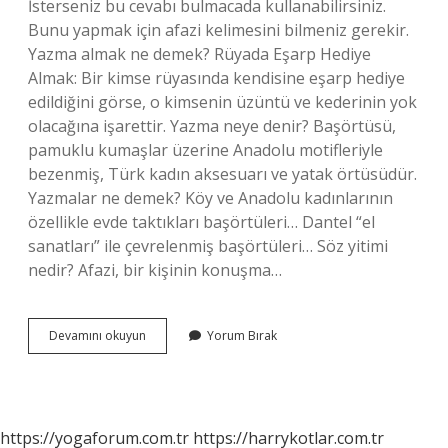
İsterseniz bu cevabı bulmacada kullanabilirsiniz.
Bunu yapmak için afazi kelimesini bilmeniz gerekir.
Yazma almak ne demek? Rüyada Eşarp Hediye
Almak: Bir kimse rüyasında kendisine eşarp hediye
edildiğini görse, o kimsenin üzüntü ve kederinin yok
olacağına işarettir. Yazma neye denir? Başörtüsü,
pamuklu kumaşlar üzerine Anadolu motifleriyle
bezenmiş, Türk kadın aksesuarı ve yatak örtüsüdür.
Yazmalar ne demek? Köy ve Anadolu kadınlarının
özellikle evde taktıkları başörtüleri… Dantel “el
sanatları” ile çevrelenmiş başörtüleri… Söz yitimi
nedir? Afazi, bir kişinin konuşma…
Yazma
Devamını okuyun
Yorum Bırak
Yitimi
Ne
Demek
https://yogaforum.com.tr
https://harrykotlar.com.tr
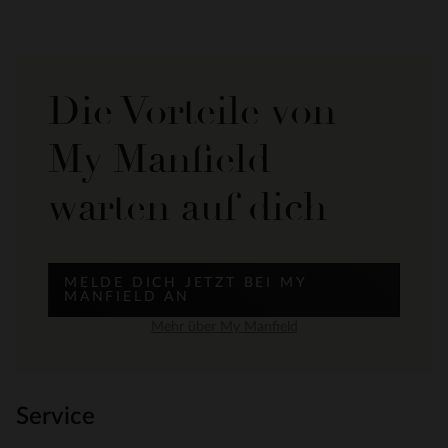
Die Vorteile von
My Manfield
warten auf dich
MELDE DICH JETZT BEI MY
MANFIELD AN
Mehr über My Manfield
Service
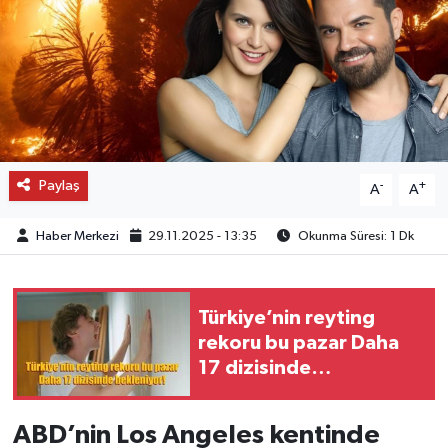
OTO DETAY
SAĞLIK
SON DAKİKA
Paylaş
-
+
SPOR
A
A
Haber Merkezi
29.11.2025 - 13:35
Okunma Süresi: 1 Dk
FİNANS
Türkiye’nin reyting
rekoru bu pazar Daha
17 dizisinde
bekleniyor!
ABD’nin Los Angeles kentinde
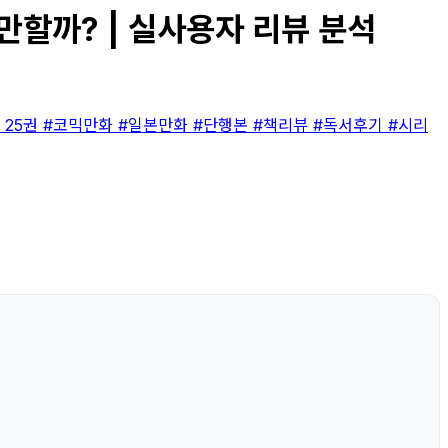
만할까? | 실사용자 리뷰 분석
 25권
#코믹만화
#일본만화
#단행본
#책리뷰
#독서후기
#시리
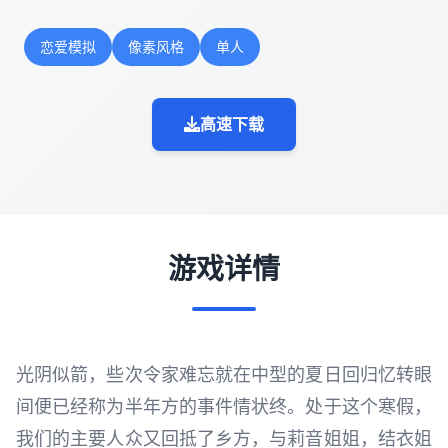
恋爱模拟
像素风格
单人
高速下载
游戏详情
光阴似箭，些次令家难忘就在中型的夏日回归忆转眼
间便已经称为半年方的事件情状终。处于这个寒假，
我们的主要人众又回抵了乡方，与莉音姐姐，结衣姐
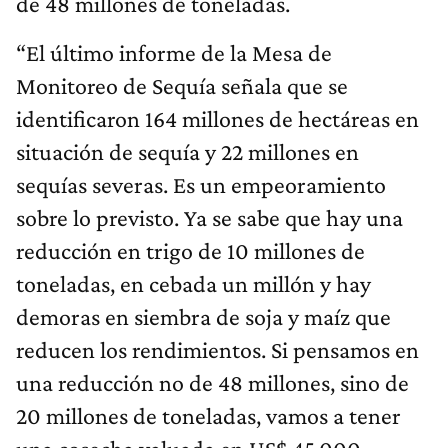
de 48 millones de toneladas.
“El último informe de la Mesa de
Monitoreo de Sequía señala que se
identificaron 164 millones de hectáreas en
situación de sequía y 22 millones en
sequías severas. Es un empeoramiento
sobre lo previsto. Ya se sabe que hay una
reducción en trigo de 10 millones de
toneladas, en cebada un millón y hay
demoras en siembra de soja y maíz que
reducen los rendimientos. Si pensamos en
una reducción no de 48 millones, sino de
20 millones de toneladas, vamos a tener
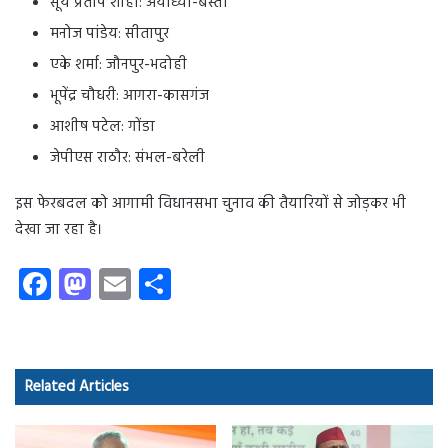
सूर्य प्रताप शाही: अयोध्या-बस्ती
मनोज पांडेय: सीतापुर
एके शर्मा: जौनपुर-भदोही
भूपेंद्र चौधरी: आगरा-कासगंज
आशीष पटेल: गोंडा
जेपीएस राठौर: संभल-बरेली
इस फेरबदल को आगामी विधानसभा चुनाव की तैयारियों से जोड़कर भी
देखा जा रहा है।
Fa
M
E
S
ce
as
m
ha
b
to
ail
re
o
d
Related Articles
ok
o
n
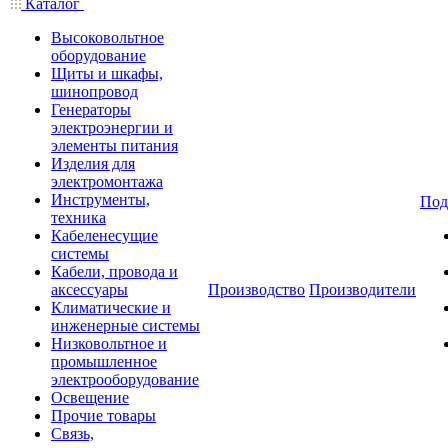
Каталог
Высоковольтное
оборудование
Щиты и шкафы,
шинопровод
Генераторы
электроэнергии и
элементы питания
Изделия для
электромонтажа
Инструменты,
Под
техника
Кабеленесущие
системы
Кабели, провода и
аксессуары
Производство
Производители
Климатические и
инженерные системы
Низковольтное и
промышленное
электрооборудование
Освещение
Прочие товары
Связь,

...

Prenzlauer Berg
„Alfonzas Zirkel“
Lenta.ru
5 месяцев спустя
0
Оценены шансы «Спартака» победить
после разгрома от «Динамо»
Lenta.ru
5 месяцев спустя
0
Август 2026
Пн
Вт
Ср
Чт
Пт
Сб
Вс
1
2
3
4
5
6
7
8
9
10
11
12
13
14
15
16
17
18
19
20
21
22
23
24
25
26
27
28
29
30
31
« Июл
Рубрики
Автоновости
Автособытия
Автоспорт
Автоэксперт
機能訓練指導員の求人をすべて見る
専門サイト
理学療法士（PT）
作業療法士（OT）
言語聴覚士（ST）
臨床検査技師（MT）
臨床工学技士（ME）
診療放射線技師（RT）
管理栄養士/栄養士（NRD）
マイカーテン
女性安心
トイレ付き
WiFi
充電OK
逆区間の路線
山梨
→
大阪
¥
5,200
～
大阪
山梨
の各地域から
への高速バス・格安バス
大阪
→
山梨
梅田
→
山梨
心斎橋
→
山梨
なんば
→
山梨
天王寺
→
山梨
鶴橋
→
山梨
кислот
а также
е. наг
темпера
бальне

■ ABOUT THIS TASK: Your answer should be every line above that contains the word "reducción".

■ COMPLETED TASK:
reducción en trigo de 10 millones de
una reducción no de 48 millones, sino de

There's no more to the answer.